Polearms hit like a truck. A halberd or a poleaxe is four to six feet of leverage with sharp metal on the end, and even plate armor may not be enough to quite stop it. Blocking a polearm with a knife isn’t happening unless the character is a superhuman or the polearm-user is remarkably weak and incompetent. The range of a polearm, however, is its weakness, not just its strength. Polearms lose much of their utility as soon as the enemy gets too close, and while maneuvering and fighting styles can account for this, the first choice of anybody with a shorter weapon, like an arming sword, is going to be to get past the danger zone, to move in close where the polearm is a less-optimized quarterstaff.

The win condition for the knifeman, then, is getting into extreme CQC, and he has two potential aids here. First, because of leverage and weight, polearms are typically not exceptionally fast. Spears can be an exception to this (spears have their own dynamic, emphasizing stab over slash, though most polearms and spears have some capacity for both). Don’t take this to mean it’s going to be easy to get in, though; a skilled polearm user can keep his weapon between him and his opponent with great reliability.

Second, polearms are not typically a duelist’s weapon. Polearms can be used as an individual, but due to their cumbersomeness most people prefer smaller weapons for civilian wear. Polearms come into their own on the battlefield, where they are wielded by thousands at once. Here, in the scrum of battle, the knife also has a place. The polearm may be the king of the battlefield, but the knife can still kill the king if the king doesn’t pay attention. What I mean is this: if the guy with the polearm is looking the other way or fighting somebody else, a knife is perfectly capable of killing him.

Even when his ideal range is lost, though, the guy with the polearm isn’t helpless. Very often, he’ll have a sidearm. Depending on era and price, in history this could vary from a dagger to a sword to a pistol, possibly all three. Any professional soldier is likely to keep a knife handy in combat; it’s an important fallback weapon, after all. Even non-professionals are going to have access to knives, just for the utility they provide out of combat. So if the knifeman closes range, he may find his foe has drawn his own knife or sword (or pistol), sometimes leaving his polearm in his off-hand, sometimes abandoning it entirely (usually a choice of necessity, not utility).

Polearms also become much more difficult to use in confined spaces, particularly when corners are involved.
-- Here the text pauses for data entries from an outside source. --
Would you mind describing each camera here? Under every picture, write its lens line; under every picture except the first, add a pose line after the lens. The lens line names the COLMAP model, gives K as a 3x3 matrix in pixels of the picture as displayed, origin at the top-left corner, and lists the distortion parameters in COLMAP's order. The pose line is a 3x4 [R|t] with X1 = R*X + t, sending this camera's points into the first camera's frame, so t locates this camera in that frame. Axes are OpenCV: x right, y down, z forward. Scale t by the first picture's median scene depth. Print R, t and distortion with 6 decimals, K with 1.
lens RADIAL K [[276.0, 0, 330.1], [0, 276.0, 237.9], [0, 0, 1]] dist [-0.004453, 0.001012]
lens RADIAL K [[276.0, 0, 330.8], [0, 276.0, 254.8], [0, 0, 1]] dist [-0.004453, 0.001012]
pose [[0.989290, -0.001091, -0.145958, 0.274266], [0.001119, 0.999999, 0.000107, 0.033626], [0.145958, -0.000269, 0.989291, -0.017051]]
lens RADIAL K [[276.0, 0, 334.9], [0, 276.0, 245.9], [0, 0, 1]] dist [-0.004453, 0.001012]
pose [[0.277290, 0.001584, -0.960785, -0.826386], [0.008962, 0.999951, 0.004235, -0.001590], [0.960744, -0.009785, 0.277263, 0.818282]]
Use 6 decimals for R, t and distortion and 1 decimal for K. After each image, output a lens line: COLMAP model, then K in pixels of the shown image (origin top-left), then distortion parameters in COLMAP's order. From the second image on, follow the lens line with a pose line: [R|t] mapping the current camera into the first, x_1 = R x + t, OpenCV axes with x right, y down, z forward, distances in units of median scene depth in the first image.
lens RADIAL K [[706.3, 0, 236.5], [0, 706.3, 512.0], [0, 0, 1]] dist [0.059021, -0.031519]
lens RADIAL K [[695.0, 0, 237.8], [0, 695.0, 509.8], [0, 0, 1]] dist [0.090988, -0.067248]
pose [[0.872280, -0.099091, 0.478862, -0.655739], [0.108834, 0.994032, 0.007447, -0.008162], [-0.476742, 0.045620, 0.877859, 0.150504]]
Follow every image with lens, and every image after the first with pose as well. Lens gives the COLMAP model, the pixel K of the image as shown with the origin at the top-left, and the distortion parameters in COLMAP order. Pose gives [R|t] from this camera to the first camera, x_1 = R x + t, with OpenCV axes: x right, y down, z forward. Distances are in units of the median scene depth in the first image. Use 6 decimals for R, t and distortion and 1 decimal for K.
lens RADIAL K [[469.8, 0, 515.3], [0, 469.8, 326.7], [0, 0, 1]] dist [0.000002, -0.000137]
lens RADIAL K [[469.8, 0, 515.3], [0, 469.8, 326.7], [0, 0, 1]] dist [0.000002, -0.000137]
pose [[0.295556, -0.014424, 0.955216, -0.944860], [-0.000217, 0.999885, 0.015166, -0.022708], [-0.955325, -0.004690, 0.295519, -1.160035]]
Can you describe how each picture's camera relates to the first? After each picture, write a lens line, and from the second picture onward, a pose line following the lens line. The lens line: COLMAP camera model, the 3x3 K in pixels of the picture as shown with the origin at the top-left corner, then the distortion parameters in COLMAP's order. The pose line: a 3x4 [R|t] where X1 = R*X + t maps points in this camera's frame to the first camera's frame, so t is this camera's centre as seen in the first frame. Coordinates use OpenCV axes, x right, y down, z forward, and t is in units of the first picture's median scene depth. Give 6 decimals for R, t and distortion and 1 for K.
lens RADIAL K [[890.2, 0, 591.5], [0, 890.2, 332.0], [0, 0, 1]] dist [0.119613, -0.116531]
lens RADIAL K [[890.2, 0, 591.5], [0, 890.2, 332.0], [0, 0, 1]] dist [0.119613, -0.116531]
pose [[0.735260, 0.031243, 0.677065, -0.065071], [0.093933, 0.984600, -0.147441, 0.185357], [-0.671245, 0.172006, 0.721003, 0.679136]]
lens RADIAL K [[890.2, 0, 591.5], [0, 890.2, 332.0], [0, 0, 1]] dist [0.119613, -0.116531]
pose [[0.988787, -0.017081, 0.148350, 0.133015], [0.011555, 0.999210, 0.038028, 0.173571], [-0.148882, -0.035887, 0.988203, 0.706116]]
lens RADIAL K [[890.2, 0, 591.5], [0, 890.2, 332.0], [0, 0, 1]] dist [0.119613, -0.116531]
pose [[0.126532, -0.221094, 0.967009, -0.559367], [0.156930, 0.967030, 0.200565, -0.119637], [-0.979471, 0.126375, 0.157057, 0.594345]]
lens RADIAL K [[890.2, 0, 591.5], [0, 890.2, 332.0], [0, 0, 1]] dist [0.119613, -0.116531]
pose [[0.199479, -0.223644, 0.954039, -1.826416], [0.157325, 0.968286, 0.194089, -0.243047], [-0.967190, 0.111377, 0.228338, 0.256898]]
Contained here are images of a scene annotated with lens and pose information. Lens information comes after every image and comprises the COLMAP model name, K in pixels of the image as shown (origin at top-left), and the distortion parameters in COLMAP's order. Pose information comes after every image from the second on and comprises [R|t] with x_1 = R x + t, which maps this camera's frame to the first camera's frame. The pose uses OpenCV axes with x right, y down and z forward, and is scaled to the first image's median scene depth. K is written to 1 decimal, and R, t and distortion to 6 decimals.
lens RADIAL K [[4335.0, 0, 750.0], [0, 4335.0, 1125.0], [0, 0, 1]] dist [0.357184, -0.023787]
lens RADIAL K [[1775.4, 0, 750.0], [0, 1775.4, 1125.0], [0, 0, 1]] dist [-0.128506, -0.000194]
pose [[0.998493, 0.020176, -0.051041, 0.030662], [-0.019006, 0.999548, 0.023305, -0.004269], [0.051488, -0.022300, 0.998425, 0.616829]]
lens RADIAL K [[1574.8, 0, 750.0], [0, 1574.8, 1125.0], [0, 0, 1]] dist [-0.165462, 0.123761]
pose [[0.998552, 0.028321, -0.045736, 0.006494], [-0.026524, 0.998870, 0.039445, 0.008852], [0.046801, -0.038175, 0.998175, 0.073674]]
While the corridor can be turned to an advantage for the polearm by limiting the area he needs to offend to keep the knifeman away, they can also prevent him from reacting quickly enough to a new threat. Worse, they can lead to over-enthusiastic cuts or stabs getting the polearm stuck in something, a likely fatal mistake if the knifeman is quick-witted. This becomes a problem particularly when the guy with the polearm is inexperienced in wielding it in confined spaces due to his drills being exclusively in open ground.

Conclusion

Lots of weapons are more killy than a knife. Knives are short-ranged (throwing them is a dubious endeavor at best), low-impact, and messy. That short range, however, allows them unparalleled threat at fist-fight range. The name of the game for the knifeman, then, is closing distance and ending the fight fast. He has little to no defense, but if he can bring the knife’s offense to bear, that lack may not matter. While we haven’t gone into it in this series, the knife is a major threat to more thorough forms of armor, including the full plate armor of early modern Europe, as the range it comes into play at, combined with its small size, allows for exploiting unavoidable gaps in a way larger, longer-ranged weapons cannot reliably achieve.

God bless.

Written by Colson Potter

Footnotes

1 – They are similar enough for today’s purposes, and I don’t want to have to type and war hammers every time I use the word mace.